I’m so incredibly lost at this moment in time, yet I am expected to continue to remain a superhuman – Why?
I am allowed to be angry, I am allowed to want to punch a hole through the wall, and I am allowed to sit on the floor and cry all night feeling as though my heart is being burned out my chest. This does not mean that I am losing my mind… It means that I am alive and that I posses the capacity to love so deeply, be so vulnerable, that in a split moment in time I could risk losing myself in the process of losing the person who I gave my heart to.
I found out two days ago that my husband has been having an affair. That may sound like old person stuff, but let me tell you that I am a fresh 30 years old… and cheating is cheating no matter what you call it and how old you get.

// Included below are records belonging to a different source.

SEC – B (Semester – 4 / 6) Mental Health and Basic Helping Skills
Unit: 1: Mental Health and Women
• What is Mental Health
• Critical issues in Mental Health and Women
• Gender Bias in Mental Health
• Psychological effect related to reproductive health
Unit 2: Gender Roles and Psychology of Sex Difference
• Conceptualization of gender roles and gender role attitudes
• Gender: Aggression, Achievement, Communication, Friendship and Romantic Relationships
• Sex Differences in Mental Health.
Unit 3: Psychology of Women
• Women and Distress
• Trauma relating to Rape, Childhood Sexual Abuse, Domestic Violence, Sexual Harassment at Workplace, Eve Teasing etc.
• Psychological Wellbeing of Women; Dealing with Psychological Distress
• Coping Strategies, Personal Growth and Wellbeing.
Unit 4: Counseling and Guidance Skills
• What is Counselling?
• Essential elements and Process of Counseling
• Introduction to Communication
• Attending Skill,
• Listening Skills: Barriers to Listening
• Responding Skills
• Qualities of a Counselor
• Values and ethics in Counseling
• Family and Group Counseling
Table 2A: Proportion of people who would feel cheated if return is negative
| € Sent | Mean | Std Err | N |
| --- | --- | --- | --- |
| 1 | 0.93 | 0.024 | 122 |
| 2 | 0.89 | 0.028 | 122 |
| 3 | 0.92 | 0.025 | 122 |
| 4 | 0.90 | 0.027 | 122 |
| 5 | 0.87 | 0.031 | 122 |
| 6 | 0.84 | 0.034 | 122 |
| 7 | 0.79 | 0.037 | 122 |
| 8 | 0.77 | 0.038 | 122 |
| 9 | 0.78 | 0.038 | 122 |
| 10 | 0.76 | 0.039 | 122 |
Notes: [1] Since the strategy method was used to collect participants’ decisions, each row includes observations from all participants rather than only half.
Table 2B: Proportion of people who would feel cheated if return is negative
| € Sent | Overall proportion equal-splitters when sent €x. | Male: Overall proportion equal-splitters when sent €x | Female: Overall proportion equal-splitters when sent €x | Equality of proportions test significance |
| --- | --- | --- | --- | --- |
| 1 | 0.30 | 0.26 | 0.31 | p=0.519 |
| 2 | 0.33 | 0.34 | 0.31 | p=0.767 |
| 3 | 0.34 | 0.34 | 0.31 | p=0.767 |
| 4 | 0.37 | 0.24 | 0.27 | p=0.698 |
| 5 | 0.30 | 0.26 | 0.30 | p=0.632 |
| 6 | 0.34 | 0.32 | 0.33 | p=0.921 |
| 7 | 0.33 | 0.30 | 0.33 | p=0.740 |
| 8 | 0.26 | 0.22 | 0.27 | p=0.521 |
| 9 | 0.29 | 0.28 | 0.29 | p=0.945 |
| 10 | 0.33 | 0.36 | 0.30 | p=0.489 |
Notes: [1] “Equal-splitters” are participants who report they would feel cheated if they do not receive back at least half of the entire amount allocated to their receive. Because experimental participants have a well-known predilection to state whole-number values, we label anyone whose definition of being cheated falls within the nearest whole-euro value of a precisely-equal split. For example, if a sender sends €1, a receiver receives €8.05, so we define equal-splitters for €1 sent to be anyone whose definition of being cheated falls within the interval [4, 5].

In my life I have endured hardship beyond belief. I am a survivor of child sexual trauma, an alcoholic father, my parents divorced when I was 10 and I endured a strained relationship with a mother who tried her best raising four kids solo. I went from homelessness, addicted, and experiencing a severe eating disorder to today where on the outside my life looks so perfect… And I did all of this from 19-30 years old. It literally took me 9 solid years to get to a place where I know who I am and what I want out of this world.
Now, as I sit here questioning everything that I thought was reality, I know that this is when the real work begins. I have to go forward and make sense out of a seemingly nonsensical situation. I need to find balance during a time when getting high just seems like such a great excuse to give up everything I worked for.
No one said life was going to be easy, and I am here today to prove without a doubt that I can apply all the coping skills in the world, but the only thing that is going to make this feel alright is time and humility.
In recovery time is a very valuable thing. My life is marked by the number of days, months, years I have maintained my recovery and everyday I grow stronger, more confident, and my resiliency builds.
In recovery humility is the cornerstone of progress because we have to be willing to risk everything by being brutally honest. I need to share my weaknesses, fears, and mistakes to ensure that I can find my way back to my authentic self – my whole self.
I am so angry and disgusted that this is the next card dealt, and I am waking up wishing that I could have a complete do-over in this life. Yet, I would never give up the lessons learned, my beautiful children, and the hundreds of connections made within a world that is all too often cold, angry, and shaming.
I will get up this morning because I will be damned if I allow someone else to take away my sanity.